Detailed Narrative
Q2 FY26 Performance Overview and Growth Drivers
Campus Activewear reported a strong Q2 FY26 with a 16% year-on-year revenue growth, reaching ₹387 crores. Profit after tax surged by 40%, amounting to ₹20 crores. This performance was primarily driven by a robust 20% growth in the distribution business. The company also saw an improvement in gross margins to 53.9% from 52.8% last year, contributing to a 140 basis points expansion in EBITDA margin to 14%.
Product Mix and Premiumization Strategy
The company's premiumization strategy continued to yield positive results, with the saliency of the ₹1,500-plus price point segment improving from 45.2% to 57.2% year-on-year, leading to an ASP improvement of ₹50. The women's category's share in the revenue mix increased from 14.2% to 16.2%, supported by new product development and the onboarding of actor Kriti Sanon as the new brand ambassador. The sneaker portfolio, a key focus area, grew over 100% year-on-year, contributing significantly to premium segment growth.

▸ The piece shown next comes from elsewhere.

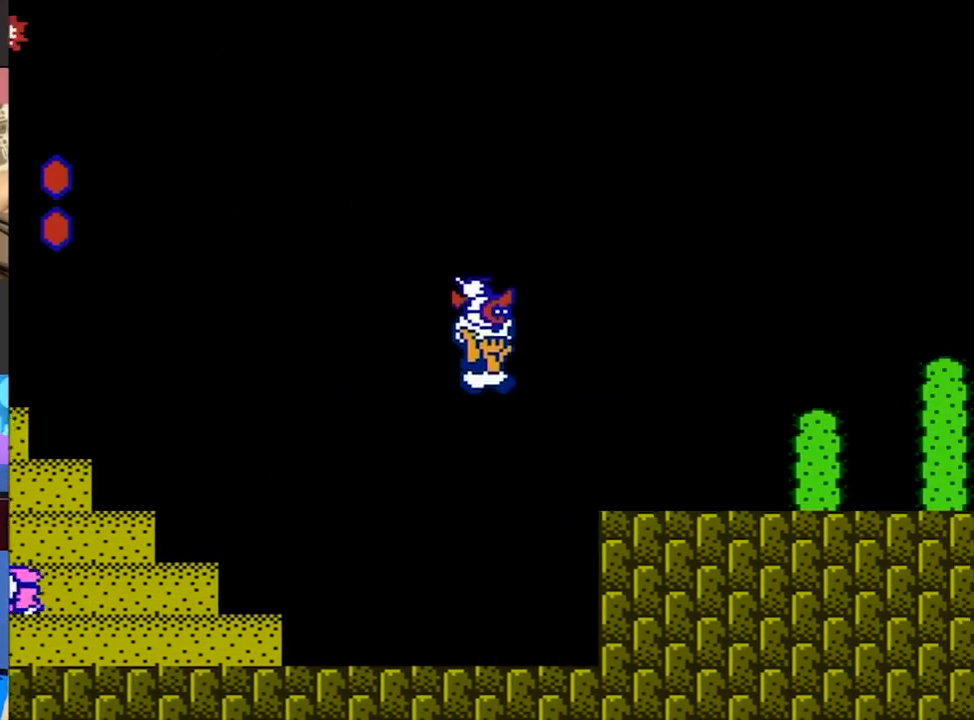
{"buttons": ["A", "B", "DPAD_RIGHT"], "events": [[100, "A", "up"], [167, "A", "down"], [200, "A", "up"], [433, "A", "down"]]}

Channel Dynamics and Online Business Realignment
While the distribution channel showed strong 20% growth, online sales experienced modest growth of 5.7%. This was partly influenced by a timing shift of major festive sales post-GST reforms. A business model realignment with online channel partners, where they directly charge goods transportation, adversely impacted overall revenue growth by approximately 2% but also reduced freight and commission expenses by ₹8 crores. The company maintains healthy channel inventory levels, consistently around 100 days.
Capacity Expansion and Supply Chain Control
Campus Activewear is investing in its future with plans for a new factory at Pant Nagar, focusing on augmenting premium upper capacity. This CAPEX plan, totaling ₹230 crores over three financial years, aims to add 3 lakh pairs per month (36 lakh pairs per year) of upper capacity. The current year's spend in Pant Nagar is estimated at ₹110-115 crores. This investment is strategic to gain better control over the supply chain, especially for high-end premium uppers, and to leverage state-of-the-art technologies for high-quality production.
Capital Allocation and Working Capital Management
The company's net working capital days improved to 82 days from 92 days last year. However, current borrowings increased to meet immediate working capital requirements, partly due to higher inventory buildup for the upcoming season and revised payment terms for MSME vendors (from 90 to 45 days). Management expects these borrowings to normalize by the end of the financial year, noting that fixed deposits are also held for arbitrage benefits.
Future Outlook and Strategic Initiatives
Campus Activewear remains optimistic about future demand, anticipating a boost from recent GST rate reductions. The company aims for double-digit growth for the full year and aspires for EBITDA margins of 17-18% in the steady state, building on the current normalized 16%. EBO expansion, which was paused this year to focus on profitability, is expected to resume at 70-75 stores per year, targeting 500 stores in the next three years. The company is also launching apparel in Q3 and sees exports as a lucrative long-term opportunity.